Problem description: Copy out the records word for word, starting at the line that contains "5,14; keep to that." and ending at the end of the records. Leave the pictures out.

Material provided:
[start]

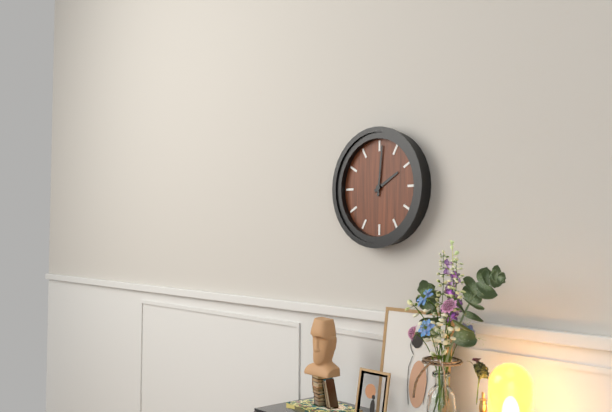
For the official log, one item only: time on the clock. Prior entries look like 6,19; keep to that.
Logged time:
2,01
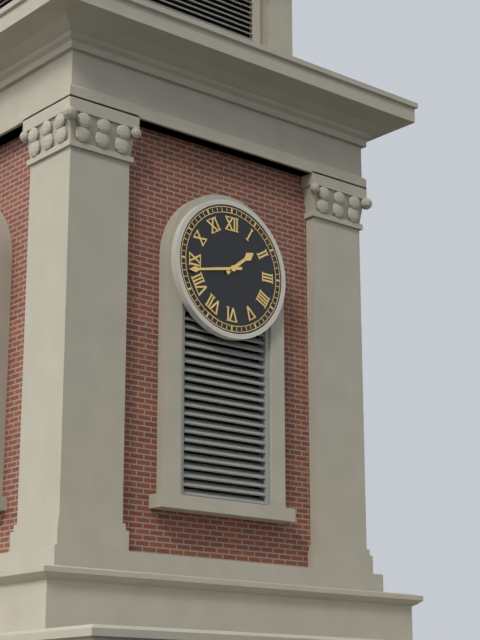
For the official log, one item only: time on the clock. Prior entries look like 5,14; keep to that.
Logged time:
1,43
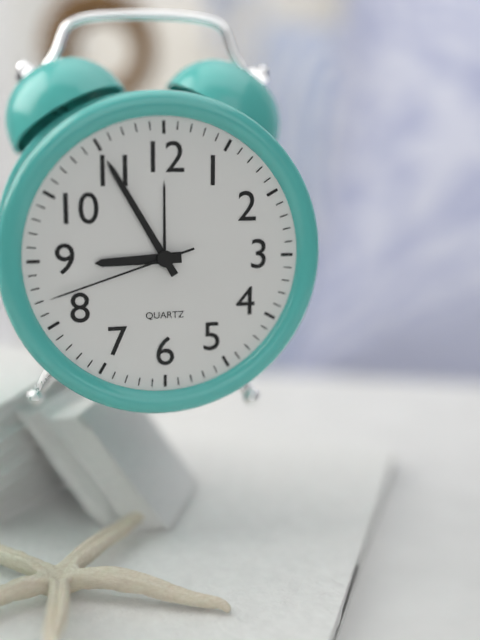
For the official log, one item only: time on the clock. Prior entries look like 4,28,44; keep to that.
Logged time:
8,55,42
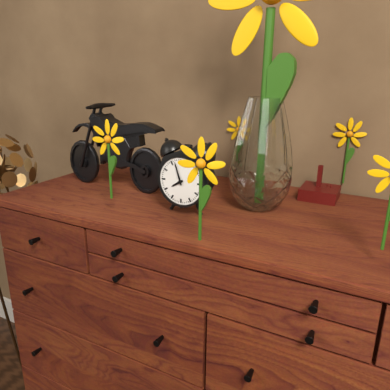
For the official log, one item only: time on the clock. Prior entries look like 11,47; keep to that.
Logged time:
7,57
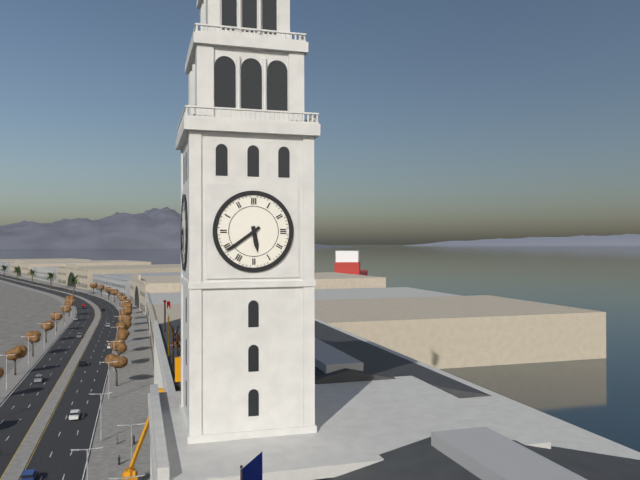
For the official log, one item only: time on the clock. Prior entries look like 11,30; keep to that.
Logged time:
5,39
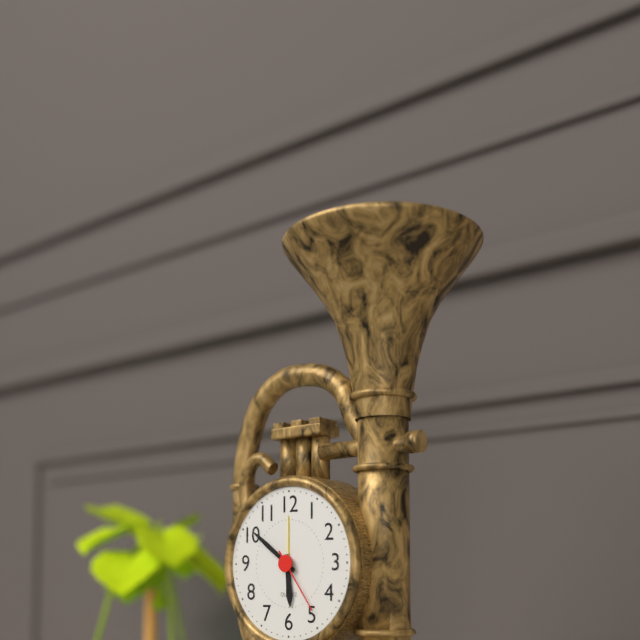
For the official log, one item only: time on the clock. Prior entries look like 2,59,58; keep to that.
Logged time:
5,51,24
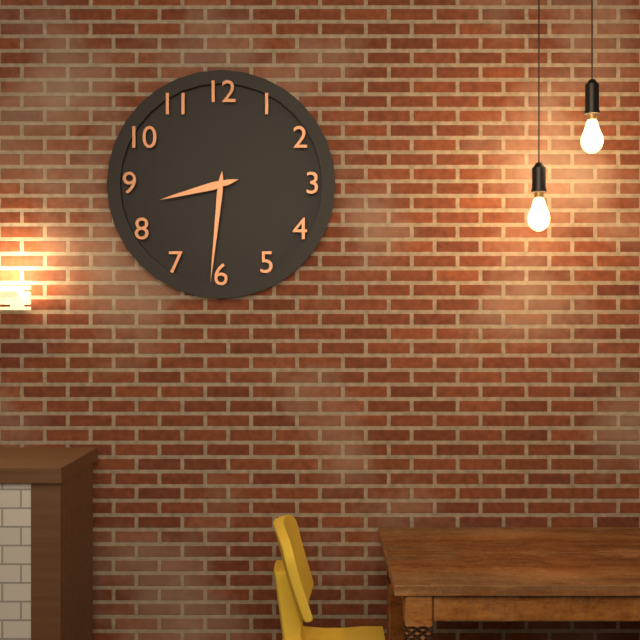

[end]

Solution below:
For the official log, one item only: time on the clock. Prior entries look like 5,14; keep to that.
Logged time:
1,43
For the official log, one item only: time on the clock. Prior entries look like 4,28,44; keep to that.
Logged time:
8,55,42
For the official log, one item only: time on the clock. Prior entries look like 11,47; keep to that.
Logged time:
7,57
For the official log, one item only: time on the clock. Prior entries look like 11,30; keep to that.
Logged time:
5,39
For the official log, one item only: time on the clock. Prior entries look like 2,59,58; keep to that.
Logged time:
5,51,24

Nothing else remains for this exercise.